Memperluas operasi ke pasar Jepang membutuhkan lebih dari sekadar konversi linguistik aset bisnis Anda.
Terjemahan dokumen profesional dari bahasa Vietnam ke bahasa Jepang melibatkan pemeliharaan identitas visual dan integritas struktural file kompleks seperti kontrak dan manual.
Banyak organisasi menemukan bahwa metode terjemahan standar gagal menghormati pemformatan rumit yang diperlukan untuk komunikasi perusahaan berisiko tinggi.
Ketika dokumen beralih dari aksara Vietnam berbasis Latin ke sistem Jepang multi-skrip, konflik teknis hampir tak terhindarkan.
Konflik ini sering mengakibatkan tata letak rusak, data hilang, dan presentasi tidak profesional yang dapat merusak reputasi merek.
Memahami mengapa masalah ini terjadi adalah langkah pertama menuju penerapan solusi otomatis yang kuat untuk alur kerja dokumentasi Anda.
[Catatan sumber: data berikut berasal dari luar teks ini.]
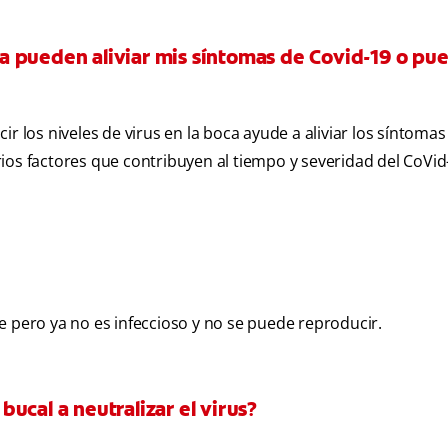
boca pueden aliviar mis síntomas de Covid-19 o pu
r los niveles de virus en la boca ayude a aliviar los síntomas
ios factores que contribuyen al tiempo y severidad del CoVid
nte pero ya no es infeccioso y no se puede reproducir.
ucal a neutralizar el virus?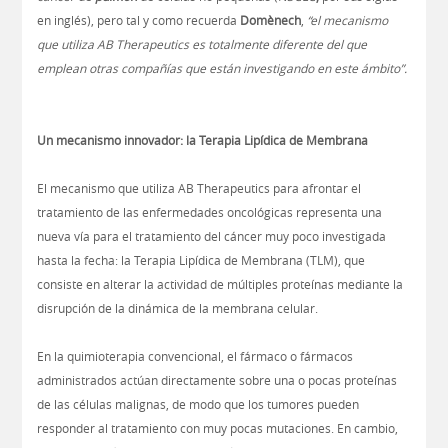
en inglés), pero tal y como recuerda
Dom
ènech
,
“el mecanismo
que utiliza AB Therapeutics es totalmente diferente del que
emplean otras compañías que están investigando en este ámbito”.
Un mecanismo innovador: la Terapia Lipídica de Membrana
El mecanismo que utiliza AB Therapeutics para afrontar el
tratamiento de las enfermedades oncológicas representa una
nueva vía para el tratamiento del cáncer muy poco investigada
hasta la fecha: la Terapia Lipídica de Membrana (TLM), que
consiste en alterar la actividad de múltiples proteínas mediante la
disrupción de la dinámica de la membrana celular.
En la quimioterapia convencional, el fármaco o fármacos
administrados actúan directamente sobre una o pocas proteínas
de las células malignas, de modo que los tumores pueden
responder al tratamiento con muy pocas mutaciones. En cambio,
Mengapa file Dokumen sering rusak saat diterjemahkan dari bahasa Vietnam ke bahasa Jepang
Alasan utama kerusakan dokumen selama terjemahan terletak pada perbedaan mendasar antara tipografi Vietnam dan Jepang.
Bahasa Vietnam menggunakan alfabet berbasis Latin dengan sistem diakritik yang luas untuk menunjukkan nada dan bunyi vokal.
Sebaliknya, bahasa Jepang menggunakan kombinasi kompleks Kanji, Hiragana, dan Katakana, yang beroperasi pada sistem kisi yang sama sekali berbeda.
Perangkat lunak terjemahan tradisional sering memperlakukan teks sebagai string karakter sederhana tanpa mempertimbangkan persyaratan spasial bahasa target.
Karakter Jepang biasanya lebih lebar dan lebih tinggi daripada karakter Latin, yang menyebabkan masalah ekspansi teks dalam wadah berlebar tetap.
Ketika teks terjemahan melebihi ruang yang dialokasikan dalam file asli, hal itu memaksa elemen bergeser dengan cara yang tidak terduga.
Selanjutnya, struktur XML atau biner yang mendasari file seperti DOCX dan PDF sensitif terhadap perubahan pengkodean.
Jika mesin terjemahan tidak mendukung Unicode (UTF-8) dengan sempurna di kedua skrip, metadata file dapat rusak.
Kerusakan teknis ini menyebabkan perangkat lunak kehilangan jejak penempatan gambar, header, dan footer relatif terhadap teks.
Kepadatan Linguistik dan Dinamika Spasial
Kepadatan linguistik mengacu pada jumlah ruang yang dibutuhkan suatu pemikiran ketika diekspresikan dalam bahasa yang berbeda.
Sebuah kalimat teknis dalam bahasa Vietnam mungkin memerlukan 150 karakter, sedangkan padanan bahasa Jepang mungkin hanya membutuhkan 80 karakter karena sifat ideografis Kanji.
Sebaliknya, tinggi vertikal karakter Jepang sering melebihi teks Latin standar, menyebabkan tumpang tindih spasi baris.